Hikaye bu ya! 1977 yılında Tekirdağ’ın Çorlu ilçesinde Seçil isimli bir kız dünyaya gelir. Seçil vasat bir eğitim hayatının ardından jeoloji mühendisi olur, baktı mezun olduğu dalda iş güç yok, 2000 yılında 23 yaşında Çorlu’da bir Denizbank şubesinde sekreter olarak işe başlar. 2 yıl sonra gişe memuru, bir yıl sonra ise Bireysel Bankacılık Portföy Yöneticisi olur. Bu görevdeyken parası olan müşteri ile nasıl konuşulur, bu kişiler nasıl ikna edilir pratiklerini iyice geliştiren hırslı Seçil, başarı merdivenlerini üçer beşer tırmanıp geçen 10 yılın ardından 2010 yılında aynı bankada müdür olur. Hem de artık kurtlar sofrasına yani İstanbul’a adımını atmıştır. İlk şubesi Behçeşehir Şubesi olur, sadece bir yıl sonra ise Florya Şubesine müdür ataması yapılır.
Florya Şubesi gibi daha çok varlıklı insanların yaşadığı bölgelerdeki şubeler bankacılıkta mevduatın toplandığı şubeler sınıfında yer alır. Organize sanayi bölgesi ya da adım başı dükkanların, çarşı, pazarın bulunduğu yerler ise kredi satan şubelerdir. Bankalar mevduat toplayan şubelerinde barbie bebekleri çalıştırırken; kredi satan şubelerinde ise Oppenheimerlara görev verirler. Denizbank yönetimi de anlaşılan bu hırslı ve tutkulu hatunun futbolcuların aklını başından alabileceğini düşünerek daha bir yıllık banka müdürünü en büyük mevduat şubelerinden birinin başına geçirmiş. Tabi burada hemen yanlış anlamaların önüne geçmek için dipnot koyalım, banka burada Seçil Hanım’ın tuttuğunu koparan yapısı ile paralı müşterinin aklını başından alarak paraların Denizbank’ın resmi mevduatlarına girmesini istemiş, Seçil’in çantalarına değil. Buna karşın evdeki hesap çarşıya uymamış o ayrı.

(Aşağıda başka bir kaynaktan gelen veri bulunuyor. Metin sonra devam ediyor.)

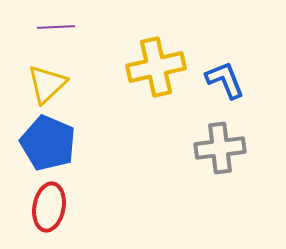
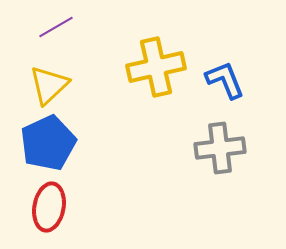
purple line: rotated 27 degrees counterclockwise
yellow triangle: moved 2 px right, 1 px down
blue pentagon: rotated 24 degrees clockwise
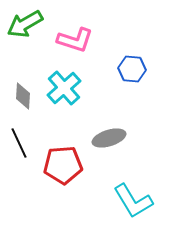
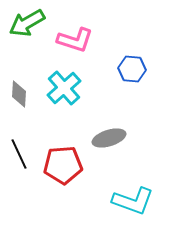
green arrow: moved 2 px right, 1 px up
gray diamond: moved 4 px left, 2 px up
black line: moved 11 px down
cyan L-shape: rotated 39 degrees counterclockwise
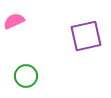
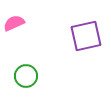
pink semicircle: moved 2 px down
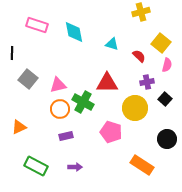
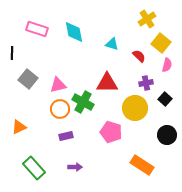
yellow cross: moved 6 px right, 7 px down; rotated 18 degrees counterclockwise
pink rectangle: moved 4 px down
purple cross: moved 1 px left, 1 px down
black circle: moved 4 px up
green rectangle: moved 2 px left, 2 px down; rotated 20 degrees clockwise
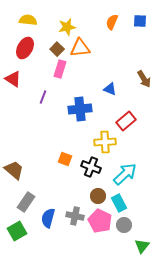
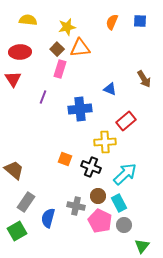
red ellipse: moved 5 px left, 4 px down; rotated 60 degrees clockwise
red triangle: rotated 24 degrees clockwise
gray cross: moved 1 px right, 10 px up
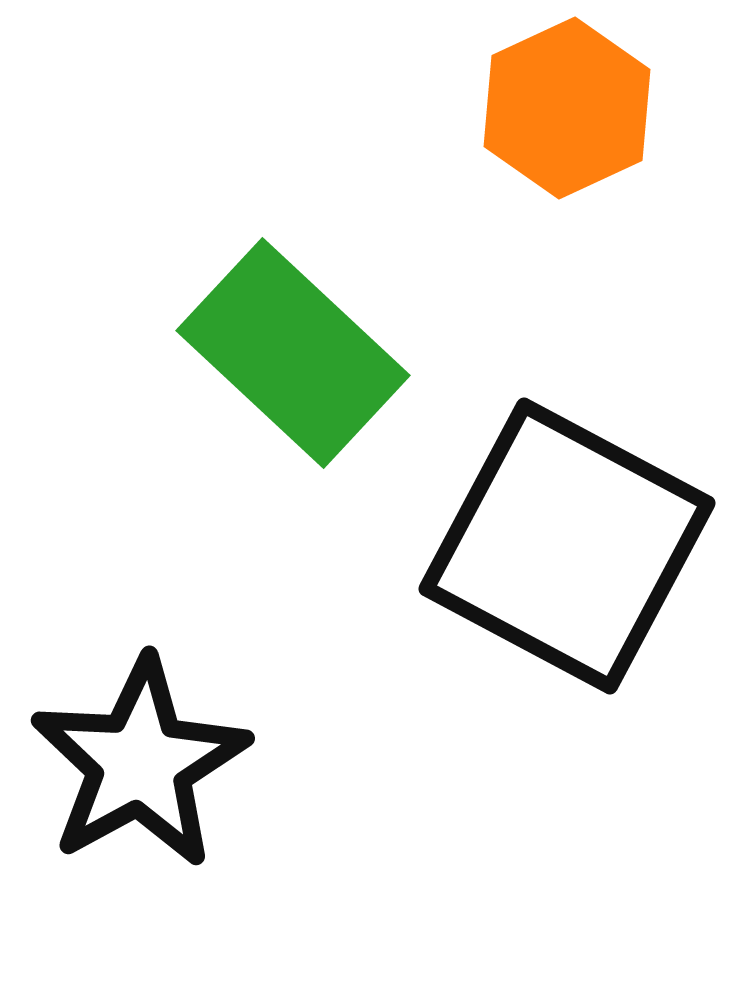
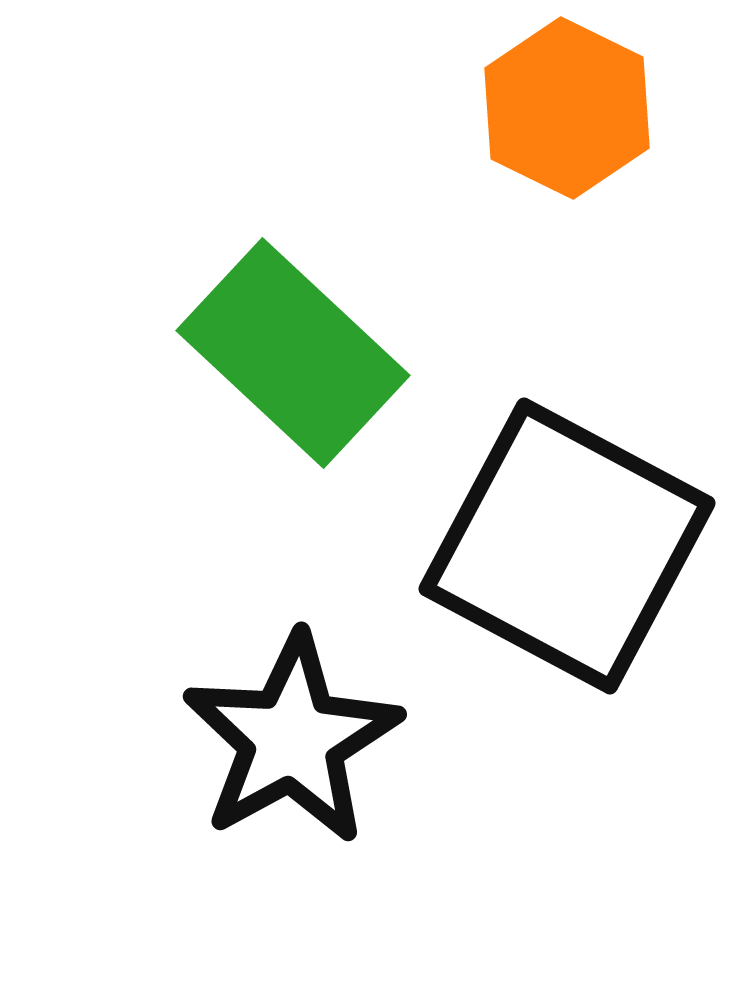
orange hexagon: rotated 9 degrees counterclockwise
black star: moved 152 px right, 24 px up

Florya Şubesinde göreve başlayan Seçil, akıllı kadın. Kaleyi içten fethetmek için direkt olarak bir numarayı hedefe koyuyor. Bakıyor Terim’de para bol. İmparator parayı da seviyor. Özel faiz oranları, kampanyalar vs. Terim’i memnun eden bir tablo çıkarıyor ortaya. Terim mutlu; yüksek faiz oranları alıyor, parası katlanıyor, imza atmaya falan şubeye gitmiyor, dekont ayağına geliyor. Seçil mutlu; pimpirikli mevduat müşterisi gibi onu sıkboğaz eden bir müşterisi yok, ne zaman hedefleri gereği bir mevduat toplamak istese Terim gönderiyor parayı. Al gülüm, ver gülüm.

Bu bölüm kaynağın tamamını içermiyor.